A banquet was held in the evening with much wine and drinking of toasts, gypsy music and speeches praising the great patriotic civic virtues of everyone present. No one was left out, no one left without a word of praise or some flattering adjective. The government emissary and the man who wanted the Baris pig above all others were awarded the same laurel leaves of praise.
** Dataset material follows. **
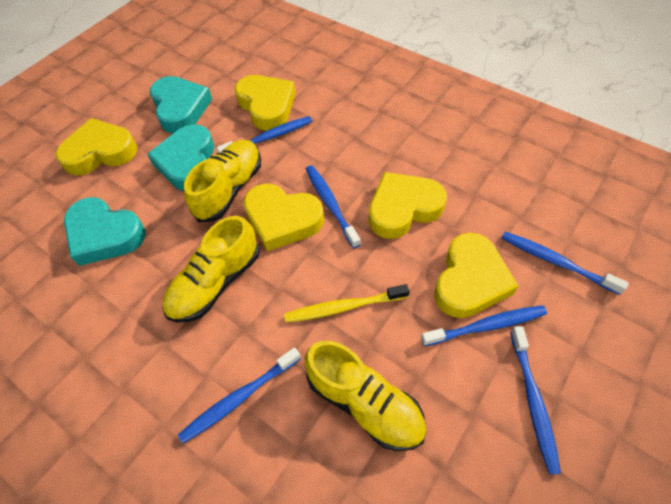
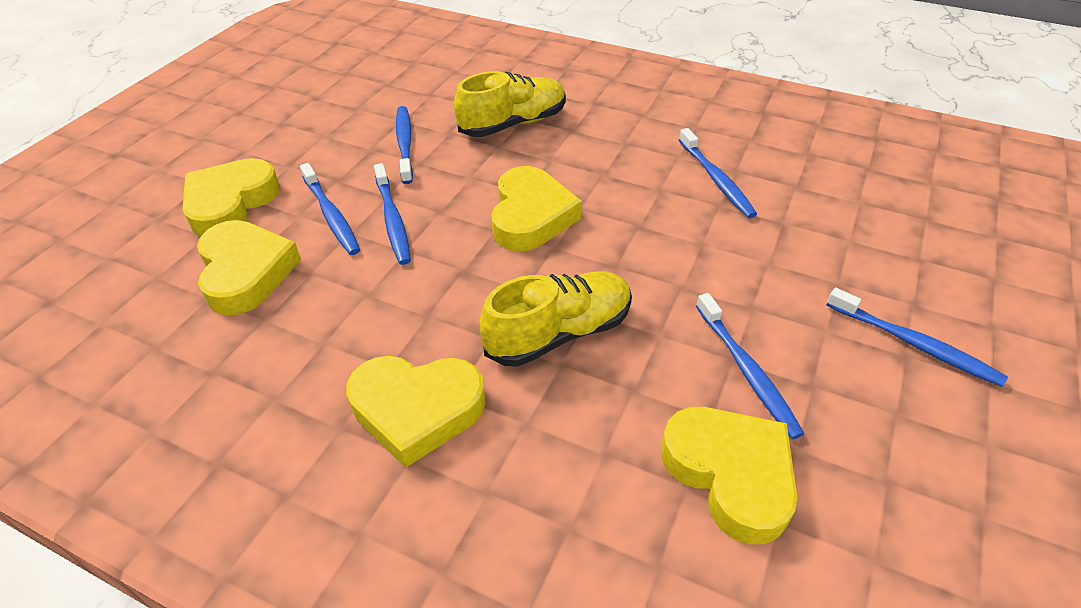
turquoise heart: 3 -> 0
yellow shoe: 3 -> 2
yellow toothbrush: 1 -> 0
Only the charcoal-burners and Balint Abady were absent. While the forest men had rumbled off to the Hargita on their small carts, Balint had hired a vehicle and drove away, hoping to get as far as Segesvar where he knew there was a good inn. He minded bitterly that he had made all that effort for nothing. He realized that his speech had been inept and ill-thought-out, and it had perhaps been naïve of him to imagine that his unfamiliar ideas could have been understood by such an audience who had not the faintest notion what he had been talking about. He would have been better advised, he thought, to have written a pamphlet several months in advance and seen that it was properly distributed; and then followed it up by some articles in the newspapers rather than jumping in and throwing such a revolutionary proposal at people totally unprepared for such things. Perhaps if he had given the matter more thought someone would have appreciated what he was trying to achieve — but would they? As it was he could only blame himself for the fiasco of his speech. How stupid it had been of him to recite all those boring figures, to quote at random from abstruse legal precedents. Of course it served him right. But he was still very hurt, especially by the cheap mockery of Barra, to whose effrontery he had been too ashamed even to attempt a reply. To think that in Hungary such people passed for honest men!